So I've got two things that look kind of like geometrics. Imagine for the moment-- that was intended to be a hint-- imagine for the moment that the sequence looks like 1, 2/3, 4/9, 8/27, blah, blah, blah. Imagine that it's a geometric sequence with the base of about 2/3. How would I compute the answer when I convolve that sequence with itself at zero? Flip, shift, multiply, divide, so I started out with two things that were both starting at zero. You flip one of them. How much overlap is there? Just the 1. Just the n equals 0, what's the answer at n equals 0? 1, right? So if I imagine that this is the sequence after I flip it. There's a 1 under the 1. The 0's here kill the terms down here. The 0's here kill the terms up there. The only thing that lives is 1 times 1 is 1, so the answer at y equals 0 is 1. What's the answer at y equals 1? Flip, shift, multiply, sum. So I flip, shift. So when I shift, the new answer looks like 1, 2/3, 4/9, 8/27, et cetera. Multiply and sum, what's the answer?

AUDIENCE: [INAUDIBLE]

PROFESSOR: 4/3. So the only non-zero answers are 1 times 2/3 plus 2/3 times 1-- 4/3. If I want to compute y of 0 1 2, I shift it further. So I do 1, 2/3, 4/9, 8/27, blah, blah, blah. So flip, shift, I shift 1 more, multiply, sum, multiply 1 times 4/9, and I get 4/9. Multiply 2/3 times 2/3, I get 4/9. Multiply 4/9 times 1, I get 4/9. The answer to the sum of those is 4/3. So I get one 4/3, 4/3. So you can see it's tracing out. This wave form so far, this is the only one that has up and then flat, and if I continue that process it will start to fall off.

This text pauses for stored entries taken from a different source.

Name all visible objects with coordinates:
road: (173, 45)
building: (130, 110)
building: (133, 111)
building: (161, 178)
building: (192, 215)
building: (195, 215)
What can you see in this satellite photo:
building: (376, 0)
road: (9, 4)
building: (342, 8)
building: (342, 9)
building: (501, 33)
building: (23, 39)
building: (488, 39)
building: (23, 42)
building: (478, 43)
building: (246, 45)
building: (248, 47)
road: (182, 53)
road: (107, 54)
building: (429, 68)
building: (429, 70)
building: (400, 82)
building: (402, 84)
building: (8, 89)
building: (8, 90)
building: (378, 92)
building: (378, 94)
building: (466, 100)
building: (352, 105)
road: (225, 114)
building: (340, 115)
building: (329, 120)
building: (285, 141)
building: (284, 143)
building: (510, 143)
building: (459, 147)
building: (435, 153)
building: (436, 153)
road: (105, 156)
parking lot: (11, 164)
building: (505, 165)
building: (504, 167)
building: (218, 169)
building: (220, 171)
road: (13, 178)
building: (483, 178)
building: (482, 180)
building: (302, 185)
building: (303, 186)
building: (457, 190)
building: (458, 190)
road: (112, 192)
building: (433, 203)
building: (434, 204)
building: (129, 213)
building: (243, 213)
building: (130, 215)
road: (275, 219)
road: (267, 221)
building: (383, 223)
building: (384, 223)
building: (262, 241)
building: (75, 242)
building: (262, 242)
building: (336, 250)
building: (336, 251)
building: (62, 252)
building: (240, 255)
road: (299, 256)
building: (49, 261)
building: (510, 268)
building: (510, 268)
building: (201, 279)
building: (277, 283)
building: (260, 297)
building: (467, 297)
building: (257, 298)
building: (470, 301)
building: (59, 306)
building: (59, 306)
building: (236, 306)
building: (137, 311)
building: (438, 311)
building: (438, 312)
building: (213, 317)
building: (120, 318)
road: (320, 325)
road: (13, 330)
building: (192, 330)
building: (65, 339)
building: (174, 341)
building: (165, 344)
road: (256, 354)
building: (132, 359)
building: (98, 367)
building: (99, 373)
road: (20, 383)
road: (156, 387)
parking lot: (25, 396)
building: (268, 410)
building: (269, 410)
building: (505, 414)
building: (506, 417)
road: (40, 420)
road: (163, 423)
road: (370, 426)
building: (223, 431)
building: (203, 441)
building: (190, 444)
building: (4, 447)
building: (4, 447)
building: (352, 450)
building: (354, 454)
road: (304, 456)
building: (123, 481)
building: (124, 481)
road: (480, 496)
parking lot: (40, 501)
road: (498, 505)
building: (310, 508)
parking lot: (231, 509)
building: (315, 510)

If you're exclusively mathematically minded, you can also just do it with math. All you do is think about a mathematical description of the left signal. Say 2/3 of the nu of n and the right signal, and now all I need to do is think about that formula. So do a sum, taking this, the function of n and turning it into a function of k. The second one, I want to make a function of n minus k. I have to shift both. I have to change the exponent as well as the index into the unit sample signal, same thing over here. Now when I think about multiplying them, u of k kills all the terms for k less than 0, so I can start at 0 instead of minus infinity. This u kills everything for which n minus k is less than 0. That means k less than n-- less than or equal to n. So I end up with this. This product is particularly easy because it's the the k into the minus k, so the answer is to the n, and now I'm summing over k, but there are no k's, so that's summing over 1. And so my answer is just n plus 1 and 2/3 to the nu of n which is the same thing by thinking about it intuitively.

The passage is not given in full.